— TASK ITEM —
Scan the listing below for the word "down", then copy each line that has it.

— INFORMATION PROVIDED —
------------------------------------------------------------

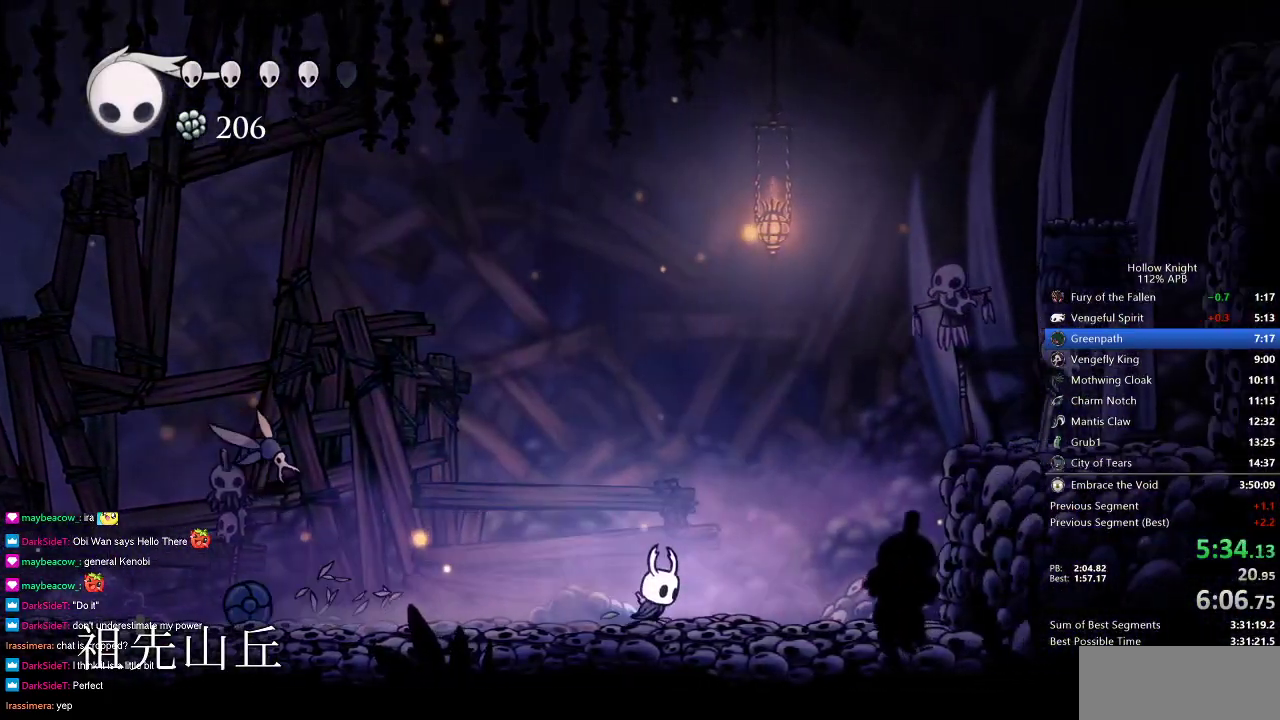
{"keys": ["jump", "right"], "events": [[267, "jump", "down"]]}
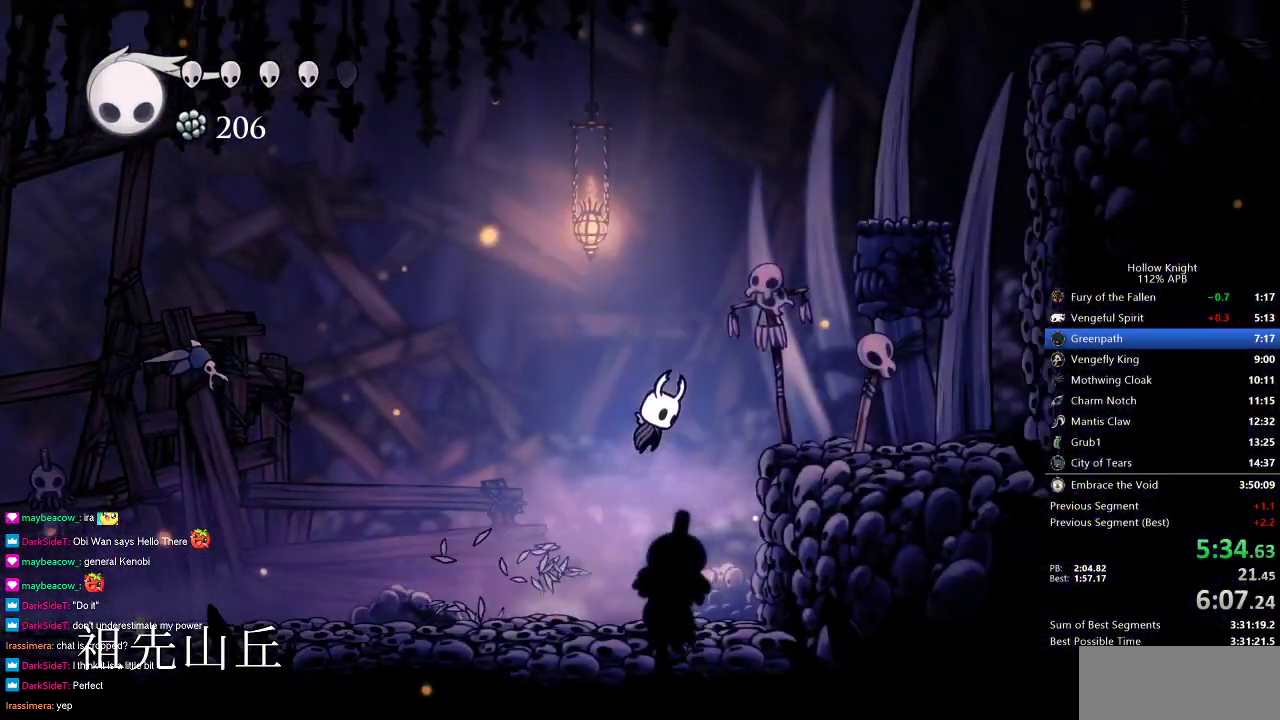
{"keys": ["jump"], "events": [[183, "jump", "up"], [400, "jump", "down"], [400, "right", "up"]]}
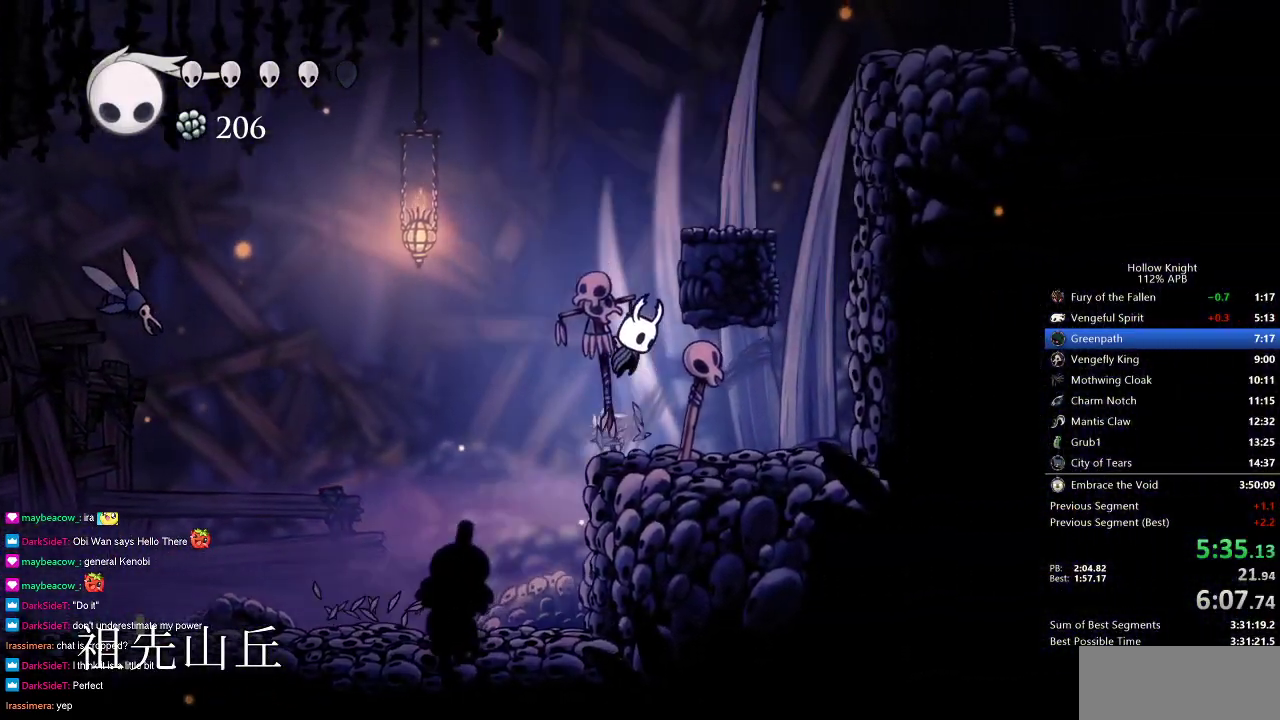
{"keys": ["jump", "right"], "events": [[133, "right", "down"], [350, "jump", "up"], [483, "jump", "down"]]}
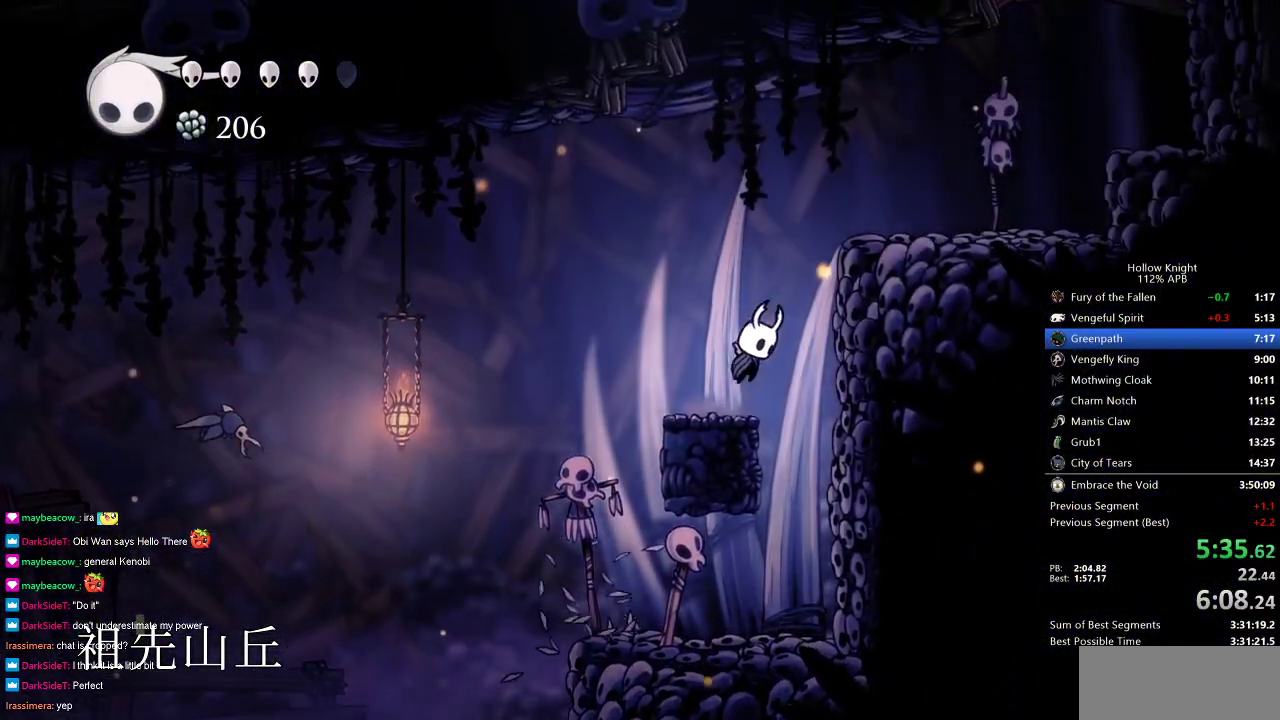
{"keys": ["right"], "events": [[367, "jump", "up"]]}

------------------------------------------------------------

— SOLUTION TO THE PROBLEM —
{"keys": ["jump", "right"], "events": [[267, "jump", "down"]]}
{"keys": ["jump"], "events": [[183, "jump", "up"], [400, "jump", "down"], [400, "right", "up"]]}
{"keys": ["jump", "right"], "events": [[133, "right", "down"], [350, "jump", "up"], [483, "jump", "down"]]}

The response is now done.